Скривив рожицу в направляющуюся к стене широкую спину в белом сюртуке, я покосилась на Альмода. Тот по-прежнему сидел с самым мрачным видом и, используя все доступные ему ресурсы, своей физиономией демонстрировал, как ему не нравится происходящее. Я была с ним солидарна — происходящее и в правду не радовало. Настолько, что я стала на полном серьезе обдумывать побег через окно.

Аэрн, тем временем, приблизился к темно-синей шторке, при помощи которой попытались то ли декорировать стену, то ли что-то на этой стене скрыть. И, взявшись за края плотной ткани в двух местах, одним четким движением отдернул занавеси в разные стороны. И нашим взглядам предстал огромный, занявший практически всю стену портрет девушки во весь рост, выписанный четкими, уверенными линиями и с огромным уважением к деталям.

Талантом художника невозможно было не восхититься, он был по истине гениальным, потому что барышня получилась как живая. И даже лучше, чем живая. Казалось, она сейчас вздохнет, поведет красивыми соблазнительно оголенными плечами и вышагнет из рамки.

— Не правда ли, она совершенна? — не столько спрашивал, сколько утверждал король, неприкрыто наслаждаясь картиной. И его восхищение было понятным, девушку невозможно было назвать иначе, кроме как красавицей. Томный взгляд из-под длинных ресниц. Архитектурно вылепленные и полностью симметричные скулы, подбородок, лоб. Густые волосы цвета молочного шоколада, вьющиеся крупными кольцами. Нарочито небрежно перекинутые через одно плечо, они достигали обнаженного колена, игриво выставленного вперед сквозь высокий разрез подола платья, которое плотно облегало верх тела и струилось вниз, устилая пол мягкими волнами.

— Даже слишком, — проворчала я, зная, что в умелых руках художника кисть с красками способна превратить даже Медузу Горгону в Елену Троянскую. Сколько в картине от настоящего человека, а сколько от фантазии автора — никто никогда не узнает.

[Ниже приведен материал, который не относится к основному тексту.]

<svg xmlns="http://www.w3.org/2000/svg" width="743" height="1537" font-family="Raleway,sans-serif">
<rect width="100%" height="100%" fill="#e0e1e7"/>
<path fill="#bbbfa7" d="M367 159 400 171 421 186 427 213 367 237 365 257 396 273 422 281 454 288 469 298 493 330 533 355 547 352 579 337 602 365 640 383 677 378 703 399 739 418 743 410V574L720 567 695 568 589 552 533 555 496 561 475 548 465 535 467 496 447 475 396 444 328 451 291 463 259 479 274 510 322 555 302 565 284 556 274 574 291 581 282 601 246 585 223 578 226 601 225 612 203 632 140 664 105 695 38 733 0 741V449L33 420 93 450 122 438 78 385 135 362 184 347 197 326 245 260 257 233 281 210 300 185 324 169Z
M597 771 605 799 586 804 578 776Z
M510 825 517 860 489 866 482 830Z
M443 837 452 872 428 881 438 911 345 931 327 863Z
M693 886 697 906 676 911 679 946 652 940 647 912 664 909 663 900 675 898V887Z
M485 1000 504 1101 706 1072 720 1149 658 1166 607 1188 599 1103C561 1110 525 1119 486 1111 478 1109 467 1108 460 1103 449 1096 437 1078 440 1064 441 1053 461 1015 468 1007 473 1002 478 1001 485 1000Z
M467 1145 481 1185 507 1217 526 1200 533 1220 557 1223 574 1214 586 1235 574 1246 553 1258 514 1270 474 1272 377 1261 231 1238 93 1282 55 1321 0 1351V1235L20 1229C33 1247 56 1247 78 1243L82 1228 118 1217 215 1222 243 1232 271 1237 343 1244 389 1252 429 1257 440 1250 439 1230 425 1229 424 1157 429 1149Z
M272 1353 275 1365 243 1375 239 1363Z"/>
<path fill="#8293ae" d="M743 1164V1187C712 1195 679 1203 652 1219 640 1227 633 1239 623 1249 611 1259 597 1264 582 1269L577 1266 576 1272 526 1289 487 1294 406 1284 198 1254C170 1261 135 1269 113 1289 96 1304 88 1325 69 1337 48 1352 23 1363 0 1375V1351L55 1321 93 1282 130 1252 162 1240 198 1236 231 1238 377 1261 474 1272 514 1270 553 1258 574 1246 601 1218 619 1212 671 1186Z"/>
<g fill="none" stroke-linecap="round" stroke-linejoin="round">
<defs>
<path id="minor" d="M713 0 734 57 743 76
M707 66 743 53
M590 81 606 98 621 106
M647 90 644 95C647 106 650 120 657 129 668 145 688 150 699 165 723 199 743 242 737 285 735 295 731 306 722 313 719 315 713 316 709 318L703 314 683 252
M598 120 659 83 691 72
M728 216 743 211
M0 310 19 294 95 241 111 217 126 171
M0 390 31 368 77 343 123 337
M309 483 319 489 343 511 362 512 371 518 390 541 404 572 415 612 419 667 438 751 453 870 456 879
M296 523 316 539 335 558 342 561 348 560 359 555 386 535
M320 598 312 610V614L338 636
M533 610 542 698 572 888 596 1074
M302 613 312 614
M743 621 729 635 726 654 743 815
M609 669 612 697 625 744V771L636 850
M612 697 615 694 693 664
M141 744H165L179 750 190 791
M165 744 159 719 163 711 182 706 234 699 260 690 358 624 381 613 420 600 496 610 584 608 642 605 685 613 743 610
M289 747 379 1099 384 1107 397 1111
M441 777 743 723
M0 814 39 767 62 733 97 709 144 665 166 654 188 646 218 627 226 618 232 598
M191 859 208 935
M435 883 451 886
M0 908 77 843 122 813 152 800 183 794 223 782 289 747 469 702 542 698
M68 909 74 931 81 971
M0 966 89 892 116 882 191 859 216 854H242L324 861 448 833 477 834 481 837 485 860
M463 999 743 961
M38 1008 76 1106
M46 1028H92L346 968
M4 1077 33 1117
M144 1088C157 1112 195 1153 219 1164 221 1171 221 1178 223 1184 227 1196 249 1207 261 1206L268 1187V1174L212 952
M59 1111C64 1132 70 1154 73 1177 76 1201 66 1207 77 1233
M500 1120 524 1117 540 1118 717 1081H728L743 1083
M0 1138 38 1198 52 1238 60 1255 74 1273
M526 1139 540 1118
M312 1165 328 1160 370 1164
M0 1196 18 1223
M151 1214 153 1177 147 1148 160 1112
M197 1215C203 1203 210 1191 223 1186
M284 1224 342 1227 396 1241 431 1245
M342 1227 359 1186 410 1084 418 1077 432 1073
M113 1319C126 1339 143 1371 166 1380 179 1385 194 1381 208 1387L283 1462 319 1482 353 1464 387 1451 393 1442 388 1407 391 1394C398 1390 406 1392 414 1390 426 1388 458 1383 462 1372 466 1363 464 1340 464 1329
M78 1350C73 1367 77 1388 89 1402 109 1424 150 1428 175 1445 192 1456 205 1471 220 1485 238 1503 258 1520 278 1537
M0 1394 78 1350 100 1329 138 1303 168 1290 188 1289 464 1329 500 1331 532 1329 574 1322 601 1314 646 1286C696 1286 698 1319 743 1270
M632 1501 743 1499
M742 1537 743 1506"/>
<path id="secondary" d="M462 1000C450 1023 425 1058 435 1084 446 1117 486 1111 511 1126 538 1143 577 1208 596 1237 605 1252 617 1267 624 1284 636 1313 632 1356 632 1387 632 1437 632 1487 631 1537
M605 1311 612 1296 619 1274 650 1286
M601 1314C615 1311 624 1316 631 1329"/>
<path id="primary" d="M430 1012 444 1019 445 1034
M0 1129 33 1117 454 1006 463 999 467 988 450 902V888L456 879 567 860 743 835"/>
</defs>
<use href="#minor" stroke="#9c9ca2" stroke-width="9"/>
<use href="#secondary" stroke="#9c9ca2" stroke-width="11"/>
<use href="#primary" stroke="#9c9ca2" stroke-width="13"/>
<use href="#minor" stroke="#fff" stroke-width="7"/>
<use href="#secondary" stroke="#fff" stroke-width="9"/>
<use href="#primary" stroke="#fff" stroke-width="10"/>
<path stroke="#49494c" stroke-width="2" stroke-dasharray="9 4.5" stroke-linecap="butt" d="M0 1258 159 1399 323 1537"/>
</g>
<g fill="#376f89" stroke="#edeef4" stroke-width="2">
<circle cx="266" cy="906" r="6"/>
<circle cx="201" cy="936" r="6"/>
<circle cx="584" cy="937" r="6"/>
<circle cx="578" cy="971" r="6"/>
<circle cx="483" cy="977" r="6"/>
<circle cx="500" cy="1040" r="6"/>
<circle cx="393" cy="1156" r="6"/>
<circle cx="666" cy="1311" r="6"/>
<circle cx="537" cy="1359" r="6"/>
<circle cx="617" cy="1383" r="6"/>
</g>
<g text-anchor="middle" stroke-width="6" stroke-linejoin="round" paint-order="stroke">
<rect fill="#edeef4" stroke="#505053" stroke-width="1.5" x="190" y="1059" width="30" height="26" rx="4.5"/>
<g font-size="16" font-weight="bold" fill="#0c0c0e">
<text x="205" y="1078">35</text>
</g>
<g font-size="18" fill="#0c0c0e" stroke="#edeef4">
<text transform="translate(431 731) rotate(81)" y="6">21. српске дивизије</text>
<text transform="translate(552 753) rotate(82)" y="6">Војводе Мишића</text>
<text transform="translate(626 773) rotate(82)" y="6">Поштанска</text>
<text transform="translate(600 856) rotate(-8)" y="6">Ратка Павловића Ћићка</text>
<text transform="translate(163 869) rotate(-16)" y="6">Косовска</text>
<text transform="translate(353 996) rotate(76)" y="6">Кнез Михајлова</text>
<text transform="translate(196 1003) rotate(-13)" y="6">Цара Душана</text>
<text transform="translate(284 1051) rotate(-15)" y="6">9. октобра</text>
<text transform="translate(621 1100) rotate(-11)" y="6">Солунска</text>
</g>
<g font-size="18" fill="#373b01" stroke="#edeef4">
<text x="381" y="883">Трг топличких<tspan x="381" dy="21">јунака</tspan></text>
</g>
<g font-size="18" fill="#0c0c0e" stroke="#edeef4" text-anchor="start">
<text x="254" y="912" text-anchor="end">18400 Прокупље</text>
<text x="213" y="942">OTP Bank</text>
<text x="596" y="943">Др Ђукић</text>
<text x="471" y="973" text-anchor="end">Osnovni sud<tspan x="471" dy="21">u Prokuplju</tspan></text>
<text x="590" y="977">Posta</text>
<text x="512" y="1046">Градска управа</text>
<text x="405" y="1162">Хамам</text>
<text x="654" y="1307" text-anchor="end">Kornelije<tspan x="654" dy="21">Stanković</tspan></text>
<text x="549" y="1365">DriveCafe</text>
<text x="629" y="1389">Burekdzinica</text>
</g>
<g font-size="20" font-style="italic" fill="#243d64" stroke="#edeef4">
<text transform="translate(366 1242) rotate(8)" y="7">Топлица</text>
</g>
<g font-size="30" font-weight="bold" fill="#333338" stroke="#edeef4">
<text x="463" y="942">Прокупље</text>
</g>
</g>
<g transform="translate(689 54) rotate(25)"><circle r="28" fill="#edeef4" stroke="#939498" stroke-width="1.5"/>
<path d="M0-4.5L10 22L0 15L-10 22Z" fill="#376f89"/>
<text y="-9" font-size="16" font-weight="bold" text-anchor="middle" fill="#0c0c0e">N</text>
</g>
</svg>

И Аэрн словно подслушал эти мои мысли.

— В жизни она была еще прекраснее, чем получилась на картине, — он грустно покачал головой, словно сетуя на что-то, а после вернулся в наш тесный кружок. Мы могли бы взяться за ручки и поводить хоровод. — Тиарн не смог в полной мере передать её природное очарование и притягательность. Но мне все равно нравится этот портрет.

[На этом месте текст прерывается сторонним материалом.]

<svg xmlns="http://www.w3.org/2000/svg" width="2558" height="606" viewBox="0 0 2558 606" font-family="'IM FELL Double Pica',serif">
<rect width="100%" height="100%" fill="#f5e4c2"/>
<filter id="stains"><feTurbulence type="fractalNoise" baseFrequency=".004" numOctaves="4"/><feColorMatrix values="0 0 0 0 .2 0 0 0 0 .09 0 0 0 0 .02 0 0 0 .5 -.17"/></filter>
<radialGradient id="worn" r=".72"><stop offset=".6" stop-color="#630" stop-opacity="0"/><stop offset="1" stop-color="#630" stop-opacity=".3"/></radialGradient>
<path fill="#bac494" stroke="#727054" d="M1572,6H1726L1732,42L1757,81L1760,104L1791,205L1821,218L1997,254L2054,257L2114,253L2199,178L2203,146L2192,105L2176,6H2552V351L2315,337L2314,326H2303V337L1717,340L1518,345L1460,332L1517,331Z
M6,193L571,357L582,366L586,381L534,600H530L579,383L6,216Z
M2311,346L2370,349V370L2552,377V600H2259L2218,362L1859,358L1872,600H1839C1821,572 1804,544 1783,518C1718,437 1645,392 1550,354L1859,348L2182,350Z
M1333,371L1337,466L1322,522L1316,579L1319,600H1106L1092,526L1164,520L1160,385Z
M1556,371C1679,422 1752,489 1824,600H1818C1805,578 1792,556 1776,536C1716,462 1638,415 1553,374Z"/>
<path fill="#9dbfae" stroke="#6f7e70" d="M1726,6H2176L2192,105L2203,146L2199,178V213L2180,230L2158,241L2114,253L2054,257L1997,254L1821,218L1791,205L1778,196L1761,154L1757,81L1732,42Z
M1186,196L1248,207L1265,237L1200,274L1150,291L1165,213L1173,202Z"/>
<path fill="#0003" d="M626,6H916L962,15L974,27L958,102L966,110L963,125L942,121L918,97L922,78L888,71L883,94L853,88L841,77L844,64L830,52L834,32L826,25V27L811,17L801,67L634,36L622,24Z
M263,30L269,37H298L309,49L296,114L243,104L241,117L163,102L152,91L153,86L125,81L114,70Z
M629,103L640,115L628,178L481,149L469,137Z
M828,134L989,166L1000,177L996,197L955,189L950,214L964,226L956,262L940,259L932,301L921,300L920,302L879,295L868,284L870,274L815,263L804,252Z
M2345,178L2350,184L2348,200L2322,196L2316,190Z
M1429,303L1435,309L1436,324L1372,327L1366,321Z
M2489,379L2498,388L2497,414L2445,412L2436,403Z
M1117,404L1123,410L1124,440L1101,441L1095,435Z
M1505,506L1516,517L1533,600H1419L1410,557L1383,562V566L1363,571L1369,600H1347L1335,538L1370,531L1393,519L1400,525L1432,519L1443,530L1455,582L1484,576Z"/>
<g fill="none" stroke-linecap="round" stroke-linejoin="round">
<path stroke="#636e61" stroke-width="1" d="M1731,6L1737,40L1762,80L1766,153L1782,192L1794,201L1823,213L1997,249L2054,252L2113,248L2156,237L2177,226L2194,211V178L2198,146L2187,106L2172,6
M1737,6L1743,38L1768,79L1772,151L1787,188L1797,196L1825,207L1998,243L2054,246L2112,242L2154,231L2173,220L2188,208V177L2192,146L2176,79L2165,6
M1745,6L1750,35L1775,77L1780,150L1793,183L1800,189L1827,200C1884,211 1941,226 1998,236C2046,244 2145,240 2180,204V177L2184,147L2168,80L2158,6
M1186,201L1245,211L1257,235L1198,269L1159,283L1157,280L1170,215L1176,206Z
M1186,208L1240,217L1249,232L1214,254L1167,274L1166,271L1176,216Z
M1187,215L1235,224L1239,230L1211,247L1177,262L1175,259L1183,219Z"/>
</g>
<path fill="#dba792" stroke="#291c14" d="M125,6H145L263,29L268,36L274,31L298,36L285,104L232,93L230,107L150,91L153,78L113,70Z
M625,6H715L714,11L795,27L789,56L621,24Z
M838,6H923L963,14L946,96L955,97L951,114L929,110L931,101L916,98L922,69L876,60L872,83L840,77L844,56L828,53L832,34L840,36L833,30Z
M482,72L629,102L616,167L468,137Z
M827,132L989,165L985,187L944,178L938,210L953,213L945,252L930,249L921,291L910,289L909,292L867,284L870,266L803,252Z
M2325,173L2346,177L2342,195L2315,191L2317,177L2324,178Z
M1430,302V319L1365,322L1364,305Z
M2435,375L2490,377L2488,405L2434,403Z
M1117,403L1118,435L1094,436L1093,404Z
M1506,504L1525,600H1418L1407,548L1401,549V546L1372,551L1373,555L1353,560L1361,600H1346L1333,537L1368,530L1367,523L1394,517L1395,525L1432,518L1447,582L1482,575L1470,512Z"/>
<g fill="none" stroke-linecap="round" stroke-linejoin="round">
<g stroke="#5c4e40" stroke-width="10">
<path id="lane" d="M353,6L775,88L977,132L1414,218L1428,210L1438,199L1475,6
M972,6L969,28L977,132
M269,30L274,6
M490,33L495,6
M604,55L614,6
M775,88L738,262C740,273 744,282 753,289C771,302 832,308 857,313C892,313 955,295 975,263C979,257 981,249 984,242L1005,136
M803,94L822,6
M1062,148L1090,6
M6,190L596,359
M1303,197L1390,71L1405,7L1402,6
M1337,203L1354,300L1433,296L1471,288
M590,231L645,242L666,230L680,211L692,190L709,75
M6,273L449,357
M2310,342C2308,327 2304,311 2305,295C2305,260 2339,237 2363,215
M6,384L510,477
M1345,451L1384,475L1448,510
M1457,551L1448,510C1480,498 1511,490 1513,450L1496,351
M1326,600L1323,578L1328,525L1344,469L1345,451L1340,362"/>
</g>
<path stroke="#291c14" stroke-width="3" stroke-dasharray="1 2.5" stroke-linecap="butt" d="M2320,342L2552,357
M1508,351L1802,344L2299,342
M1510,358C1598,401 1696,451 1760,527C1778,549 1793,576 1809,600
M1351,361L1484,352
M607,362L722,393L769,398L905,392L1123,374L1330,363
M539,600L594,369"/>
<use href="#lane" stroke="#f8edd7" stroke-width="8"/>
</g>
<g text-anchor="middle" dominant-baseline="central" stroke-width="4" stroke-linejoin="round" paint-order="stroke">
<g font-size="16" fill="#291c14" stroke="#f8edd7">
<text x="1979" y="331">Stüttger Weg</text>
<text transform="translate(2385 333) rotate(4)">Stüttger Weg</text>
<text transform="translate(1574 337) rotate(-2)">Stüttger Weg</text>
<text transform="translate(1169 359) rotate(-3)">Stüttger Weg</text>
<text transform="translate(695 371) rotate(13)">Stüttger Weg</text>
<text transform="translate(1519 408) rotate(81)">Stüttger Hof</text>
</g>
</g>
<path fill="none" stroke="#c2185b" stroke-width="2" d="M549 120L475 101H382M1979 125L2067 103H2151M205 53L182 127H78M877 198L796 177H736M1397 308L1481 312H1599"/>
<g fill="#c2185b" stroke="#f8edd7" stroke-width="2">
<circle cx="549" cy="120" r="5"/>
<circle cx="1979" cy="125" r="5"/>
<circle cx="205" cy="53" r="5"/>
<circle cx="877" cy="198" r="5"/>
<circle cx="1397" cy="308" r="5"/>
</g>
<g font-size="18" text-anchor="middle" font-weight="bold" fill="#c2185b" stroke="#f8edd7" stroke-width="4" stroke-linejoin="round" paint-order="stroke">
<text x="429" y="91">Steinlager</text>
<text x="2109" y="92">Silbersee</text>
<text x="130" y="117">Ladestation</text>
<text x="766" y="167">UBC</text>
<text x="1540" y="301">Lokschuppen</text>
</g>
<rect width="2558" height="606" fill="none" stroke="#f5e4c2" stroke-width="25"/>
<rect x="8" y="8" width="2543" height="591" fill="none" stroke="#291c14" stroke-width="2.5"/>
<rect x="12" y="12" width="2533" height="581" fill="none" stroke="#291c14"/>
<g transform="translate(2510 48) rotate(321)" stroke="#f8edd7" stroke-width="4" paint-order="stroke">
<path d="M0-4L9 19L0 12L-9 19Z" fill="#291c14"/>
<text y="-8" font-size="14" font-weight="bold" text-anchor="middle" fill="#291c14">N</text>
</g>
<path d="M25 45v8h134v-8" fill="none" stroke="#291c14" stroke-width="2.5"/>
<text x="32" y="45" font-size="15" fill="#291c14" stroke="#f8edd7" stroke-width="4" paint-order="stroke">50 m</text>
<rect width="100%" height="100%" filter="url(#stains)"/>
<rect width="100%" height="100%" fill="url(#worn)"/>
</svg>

— Наверное, потому что ей нравился этот портрет, — заговорил Альмод впервые за долгое время. И, подавшись вперед, оперся локтями о широко расставленные ноги. — Тиарн был её другом.

Я почувствовала себя третьей лишней и уже хотела поинтересоваться, не оставить ли мне этих двоих наедине с их трогательными воспоминаниями и желаниями пообсуждать живопись, как вдруг Аэрн вихрем развернулся ко мне и спросил:

— Ты знаешь, кто она?

— Конечно, — с готовностью кивнула я. — Мы ж с ней закадычные друзяки! Каждую пятницу выпиваем в баре. Она берет белое полусухое, я беру…всего и побольше.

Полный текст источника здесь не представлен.